Fragmento del documento —
────────────────────

Por Miguel Bayón
Miguel Bayon, Madrid 1947. Ha publicado varias novelas y trabaja como periodista en el diario El País. Viajero tanto por necesidad personal como por motivos profesionales, en África se ha movido por Senegal, Malí, Burkina Fasso, Togo, Benín, Congo, Uganda, Kenya, Tanzania, Sudáfrica, y Mozambique. Su última novela, aparecida en el 2002 es "Mulanga" (Planeta)
Los viajeras no tanto (a no ser que tengan una probada capacidad
para ponerse en jarras y evitar abordajes y otros efectos colaterales),
pero los viajeros por África deberían siempre ver por allí algún
partido de fútbol. No quiero destripar tramas ni desenlaces, pero
puedo dar unas pistas de por qué es importante esa asistencia.
Ante todo, unas consideraciones teñidas de globalización. La Copa
de África, recientemente celebrada en Senegal, fue protagonizada
por vez primera enteramente por jugadores que actúan en Europa.
Y desde hace años no pocas selecciones africanas tienen técnico
europeo. Es decir, el fútbol africano de elite evoluciona, en teoría,
hacia parámetros similares al que vemos por aquí.
Eso, en teoría. Pero en África no valen, ni para viajar ni para
nada, las teorías o las previsiones. El fútbol de los africanos,
incluso el de sus selecciones "europeizadas", no tiene que ver con
el nuestro. Seguro que los técnicos han conseguido introducir en
esos jugadores de elite una preocupación por el sistema (sea lo
que sea eso, Dios bendito) y hasta por la importancia de la defensa.
Pero a la hora de la verdad los jugadores africanos ejercen su derecho
a la amnesia. No en vano es un continente cuyas almas sobreviven
porque logran no atiborrarse de memoria: si se acordaran de todo
lo que les ha pasado, era para morirse, así que hacen muy bien en
sobrellevarlo con ligereza y echándole plena atención al carpe diem.
No cuento el colorido de las gradas, el buen humor y la picaresca
que en general reinan alrededor de un partido africano; aunque a
veces haya trifulcas a la europea, o un régimen como el hutu ruandés
de 1994 pueda organizar un genocidio a base de reclutar y fascistizar
a los ultras futbolísticos y prometerles víctimas propiciatorias
para su hambre de violencia.
El viajero debe hacer la experiencia, repito. Y estar muy abierto a lo que no comprende. Me he encontrado sorprendido de comentarios de lectores (sobre todo de lectoras) de mi novela "Mulanga" ante una escena en la que los jugadores de un equipo mean en corro en el círculo central para marcar el territorio.

────────────────────

Datos aportados —
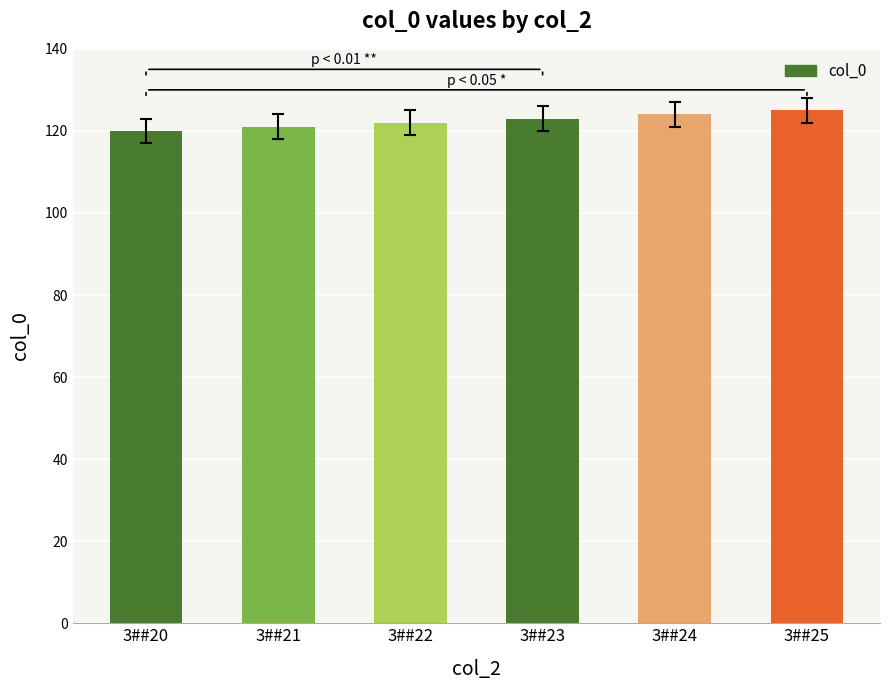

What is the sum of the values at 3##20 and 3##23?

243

────────────────────

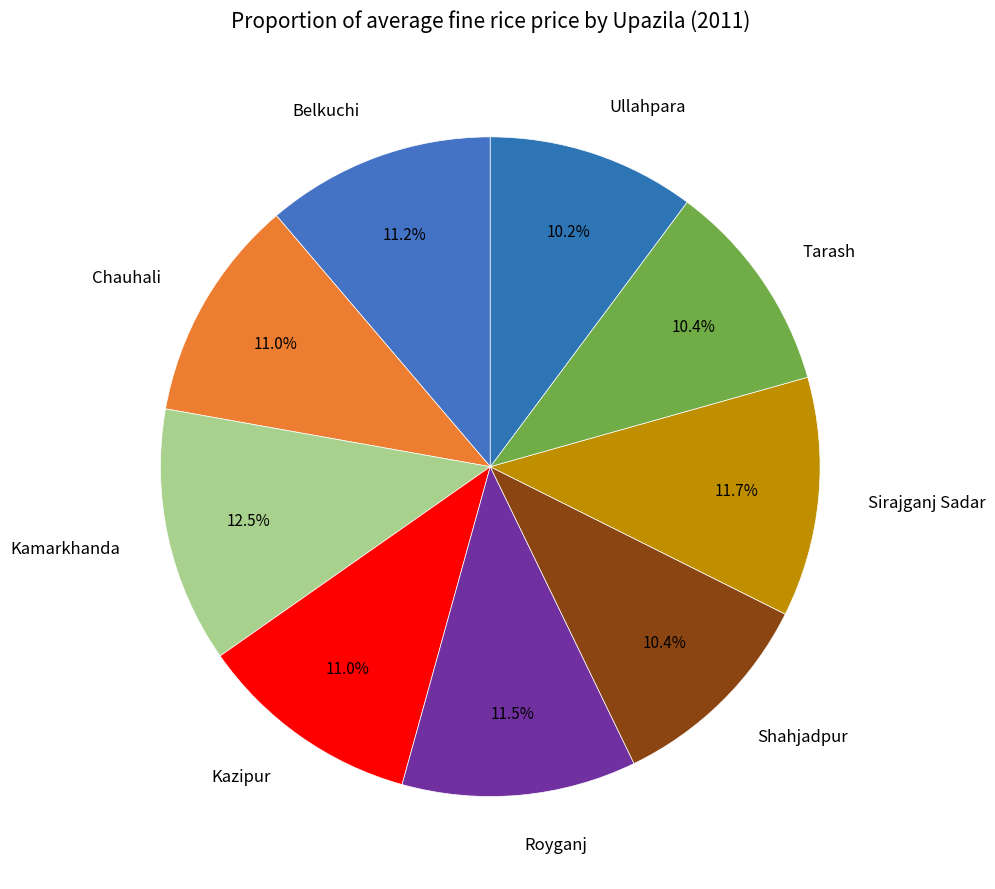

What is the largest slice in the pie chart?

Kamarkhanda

────────────────────

Tareas por realizar —
1. Según el artículo sobre el fútbol africano, ¿en qué país se celebró recientemente la Copa de África?
2. Escribe la continuación del artículo sobre el fútbol africano a partir de su última frase.

Tus respuestas —
1. En Senegal.

2.
Cosas así se ven con alguna normalidad en África. De vez en cuando
cae un rayo que afecta misteriosamente sólo a una mitad del campo
y por tanto a un solo equipo. O, ejemplo de la superprofesional
Copa de Africa, el ex guardameta y ahora técnico de Camerún, Nkono
(que jugó de portero en España), fue golpeado por sus rivales senegaleses
que sospechaban que había hecho magia contra ellos; la Confederació
n Africana le acabó levantando la sanción por "comportamiento escandaloso
y provocativo", es decir por hacer magia. Todo el mundo en África
sabe que la actitud mingitoria, el rayo y lo que hiciese o no Nkono
están a la roden del día y tienen que ver con que las cosas funcionan
con hechizos, desde el sida al poder.
El viajero deberá tener eso en cuenta, y que le sirva para entender y disfrutar.
Si un viajero se asoma al fútbol africano (sea en un estadio o en
un descampado, sea viendo a jugadores más o menos uniformados o a
chavales descalzos) echará de menos el orden y los tiquismiquis
que caracterizan el fútbol de cualquier nivel en Europa. Pero de
inmediato verá que el público aplaude los detalles, es decir la
belleza: se parecen a los aficionados degustadores de lo que hacía
Curro Romero. Y ese gusto por la belleza del público africano (de
estadio o de baldío) va emparejado con la gozosa vivencia de la
fe: todos y cada uno de los espectadores, y probablemente de los
protagonistas del partido, están convencidos de que, nada más arrancar
la jugada, va a culminar en un gol que va a abatir de pura belleza
el universo mundo, que no lo podrá "aguantá".
Ya, ya sé. Me diréis que a los diez minutos público y jugadores
tendrían que haber aprendido al ver el fracaso de tantas maravillas
soñadas. Pero África se sustenta en que las cosas allá no son así,
el aprendizaje no es así, la memoria y los reflejos paulovianos
son de otra manera. La fe puede con todo. Una fe que es una esperanza.
Y una esperanza que es una poesía. Porque ésa es la esencia del
fútbol africano: su carácter poético.
Sociológicamente, puede parecerse a lo que antes (¿sólo antes, de verdad?) eran los toros en España: un chaval soñaba con triunfar en la Monumental o en la Maestranza, y ese sueño era también lo que los cursis llaman ahora "promoción social". Pero igual que el maletilla no buscaba sólo el bienestar
material, sino también la gloria y la belleza, los africanos insisten
en demostrarnos, mientras rueda un balón, que la fantasía, el juego,
nos hacen no sólo sobrevivir, sino sobre todo vivir.